We mustn't repeat the wrongs my ancestors suffered

There's no place for xenophobia here, and it's a lesson we should have learned 100 years ago.

By Evan Odegard

November 13, 2020 at 4:40PM
The Liberty Memorial Tower and the main courtyard at the National World War I Museum and Memorial, in Kansas City, Mo., Sept. 20, 2018. Visits here are up by more than 60 percent since 2013, growth the museum credits in part to contemporary-focused programming, like events centered around wartime whiskey, chocolate and tattooing. (Shawn Brackbill/The New York Times)
The Liberty Memorial Tower and the main courtyard at the National World War I Museum and Memorial, in Kansas City, Mo., Sept. 20, 2018. (The Minnesota Star Tribune)

Small town Wisconsin was not a good place to have the last name "Deutscher" in 1918. With World War I drawing to a close and U.S. involvement intensifying, my great-great grandparents, John and Augusta Deutscher, found themselves facing a growing challenge: xenophobia against German Americans.

When we celebrate Veterans Day each November, as we did this week, we often don't remember that this occasion, originally known as Armistice Day, commemorates the end of World War I. At the time it was first celebrated, many German Americans were feeling the effects of some of the war's unintended consequences: rampant nativist attitudes, accusations of disloyalty, and even jailings and violence.

Not only were my ancestors insulted and viewed with suspicion, they were also forced by federal law to carry "enemy alien identification cards" any time they left the house. Across the country, German Americans were met with fear, hostility and a system working against them. Some states banned German language schools and jailed German newspaper editors, and mobs conducted burnings of German books.
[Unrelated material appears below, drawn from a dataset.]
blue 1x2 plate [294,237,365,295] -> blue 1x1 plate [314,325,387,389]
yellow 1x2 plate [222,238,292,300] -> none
In southern Minnesota, a German American farmer named John Meints was kidnapped, tarred and feathered, and thrown across the border into South Dakota. His neighbors threatened him with death if he ever returned. My ancestors, who had been living in the U.S. for nearly 40 years before the war, found themselves the targets of a culture of fear which singled them out and persecuted them solely for their country of birth.
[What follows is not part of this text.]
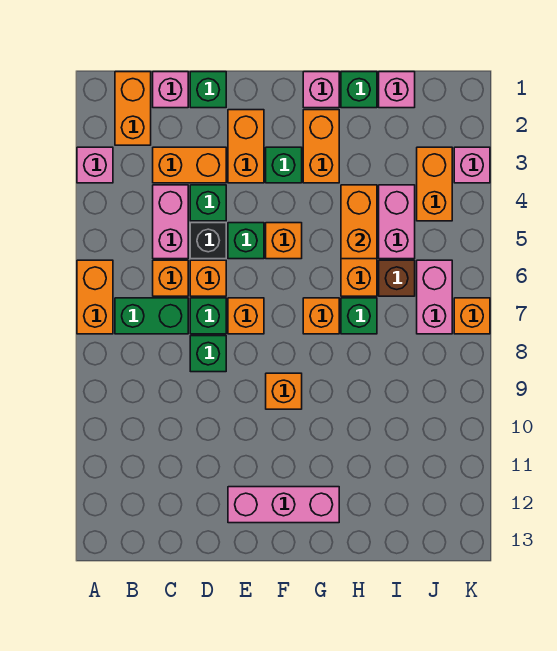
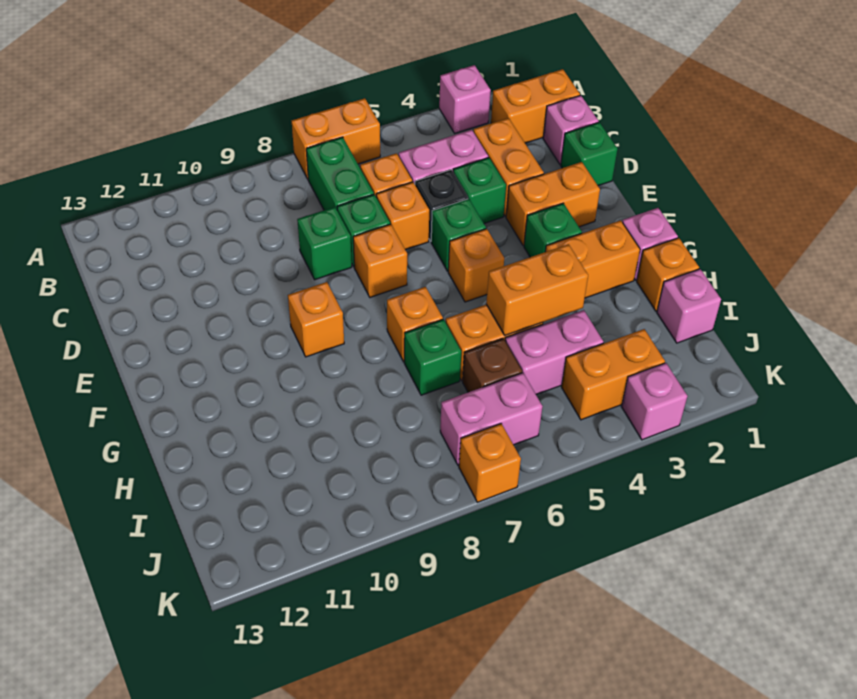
pink 1x3 brick [228,487,339,523] -> none
green 1x1 brick [341,72,377,108] -> orange 1x1 brick [637,238,699,311]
Unfortunately, I see many of the experiences of my great-great grandparents being repeated today. Immigrants like my mother, a Costa Rican American, are targeted by growing fear and resentment of people from other countries and cultures.

While immigrants today are not labeled "enemy aliens" and forced to carry identification cards, they face the same nativism and distrust German Americans faced 100 years ago. It isn't uncommon to see these attitudes coming from the descendants of those same German immigrants who overcame the anti-German sentiment of World War I.

As the great-great grandson of German American farmers who were here during World War I, and the son of a recent Central American immigrant, all this saddens and disappoints me.

Our society is fragile right now, and there is no place for xenophobia in it. It's a lesson we should have learned 100 years ago. It isn't right that people like my mother have to face the same kind of prejudice my great-great grandparents overcame. In a country like the United States, where immigration is at the foundation of nearly every family's story, the fight against xenophobia should feel as personal for everyone as it does for me.

Evan Odegard is a high school junior at Nova Classical Academy, St. Paul and a student journalist with ThreeSixty Journalism.